I've recently got my hands a new 17" Mac Book Pro with all the bells and whistles - 2GB RAM, 2.4 GHz Intel processor, 160 GB Hard drive, etc.

Any way, something weird is happening. I was at work (while this is a work laptop, IT has not gotten their hands on it so I have full admin access) I installed Boot Camp 1.3 followed by Windows XP Pro SP2. Once installed, I was able to connect the the internet - no problem.

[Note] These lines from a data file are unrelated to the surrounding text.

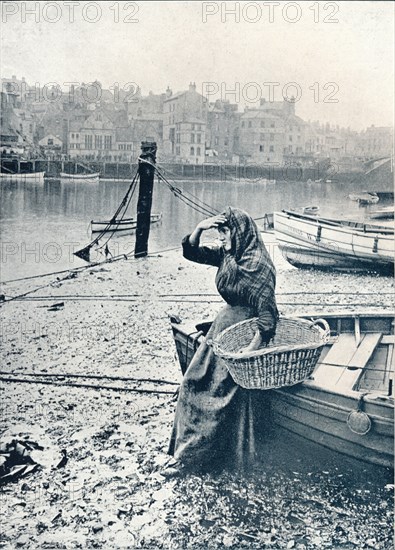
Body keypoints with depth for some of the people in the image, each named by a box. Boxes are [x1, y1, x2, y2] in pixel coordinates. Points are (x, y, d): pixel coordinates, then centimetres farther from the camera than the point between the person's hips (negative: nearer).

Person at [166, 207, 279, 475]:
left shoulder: (258, 265, -22)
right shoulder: (227, 255, 3)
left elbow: (267, 311, -24)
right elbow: (191, 252, 10)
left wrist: (253, 347, -28)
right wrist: (200, 227, -8)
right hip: (224, 323, 9)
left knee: (219, 392, -2)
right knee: (194, 382, 5)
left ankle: (189, 453, 9)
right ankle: (185, 446, 17)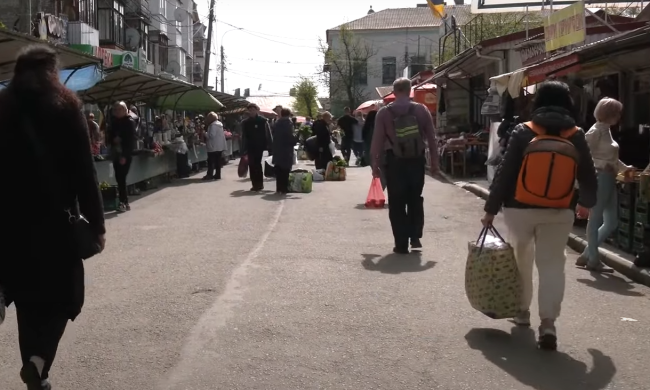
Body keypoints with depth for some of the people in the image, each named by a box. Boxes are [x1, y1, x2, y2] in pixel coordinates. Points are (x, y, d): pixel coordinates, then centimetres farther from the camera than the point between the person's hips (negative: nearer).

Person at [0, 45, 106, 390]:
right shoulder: (64, 107, -4)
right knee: (60, 293, 6)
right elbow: (83, 171, -9)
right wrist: (96, 222, -6)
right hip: (53, 218, -4)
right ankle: (38, 360, -15)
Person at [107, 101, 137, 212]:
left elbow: (131, 140, -12)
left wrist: (125, 155, -17)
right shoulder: (114, 122, 12)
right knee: (119, 179, 4)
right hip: (116, 154, 6)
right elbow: (110, 136, 15)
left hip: (125, 155, -6)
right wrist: (113, 140, -9)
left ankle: (124, 203, -4)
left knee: (121, 179, -10)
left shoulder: (130, 122, -6)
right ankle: (124, 202, 10)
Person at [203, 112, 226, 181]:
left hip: (214, 147, -9)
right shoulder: (219, 124, 16)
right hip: (220, 146, 9)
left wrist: (205, 134, -8)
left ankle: (209, 175, -6)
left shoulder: (213, 125, -15)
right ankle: (217, 175, 11)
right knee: (218, 161, 9)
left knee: (211, 161, -5)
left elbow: (211, 135, -22)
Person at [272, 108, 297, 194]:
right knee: (285, 170, -3)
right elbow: (290, 137, -15)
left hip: (277, 150, 6)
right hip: (286, 151, -6)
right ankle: (284, 189, -5)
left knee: (278, 170, 10)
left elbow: (274, 136, 11)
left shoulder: (276, 123, 10)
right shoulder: (288, 123, -9)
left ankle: (278, 188, 13)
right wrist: (296, 139, 3)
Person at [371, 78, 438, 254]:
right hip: (417, 160, 2)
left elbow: (377, 141, -5)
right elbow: (431, 137, 2)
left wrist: (375, 164, 3)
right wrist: (434, 161, 9)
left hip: (395, 161, -2)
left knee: (397, 203, 5)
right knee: (415, 200, 18)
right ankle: (415, 236, 11)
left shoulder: (384, 113, -4)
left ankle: (401, 244, 4)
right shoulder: (421, 110, 1)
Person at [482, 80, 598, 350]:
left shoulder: (523, 132, -7)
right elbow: (588, 177, 8)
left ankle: (522, 310, 31)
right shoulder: (576, 136, -1)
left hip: (520, 209, -1)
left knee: (521, 260, 19)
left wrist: (491, 208, -2)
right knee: (552, 264, 4)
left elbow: (504, 173, -8)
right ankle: (548, 322, -11)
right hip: (558, 213, 1)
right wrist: (588, 203, 27)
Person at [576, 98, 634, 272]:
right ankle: (593, 259, 6)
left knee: (611, 222, 10)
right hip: (599, 177, -10)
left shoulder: (607, 130, 17)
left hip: (609, 178, 10)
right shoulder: (596, 131, -10)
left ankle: (586, 255, 16)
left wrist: (625, 168, 21)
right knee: (595, 219, -2)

I get home and the issues arise. While I can access the internet when I boot up using OS X, when I boot up using Windows XP, I can't access the internet. I have a D-Link 625, 300n wireless router but have not had trouble accessing the Internet from it using either my Dell desktop or my wife's Dell laptop. Windows XP sees the router and connects to the router but no internet. I went to Tools - Internet Options - connections - LAN Settings - and checked the automatically detect box but still, nothing. I even tried connecting the computer using a cable - nothing.

Any idea what the problem could be and how to fix it?


----------



## pjhutch (Aug 23, 2005)

Open a command prompt and run IPCONFIG /ALL. You need the following for Internet access: IP Address, Gateway IP, DNS IP.
For example, your PC IP Address could be 10.0.0.5 and your Gateway and DNS could be your Router/Modem e.g. 10.0.0.2


----------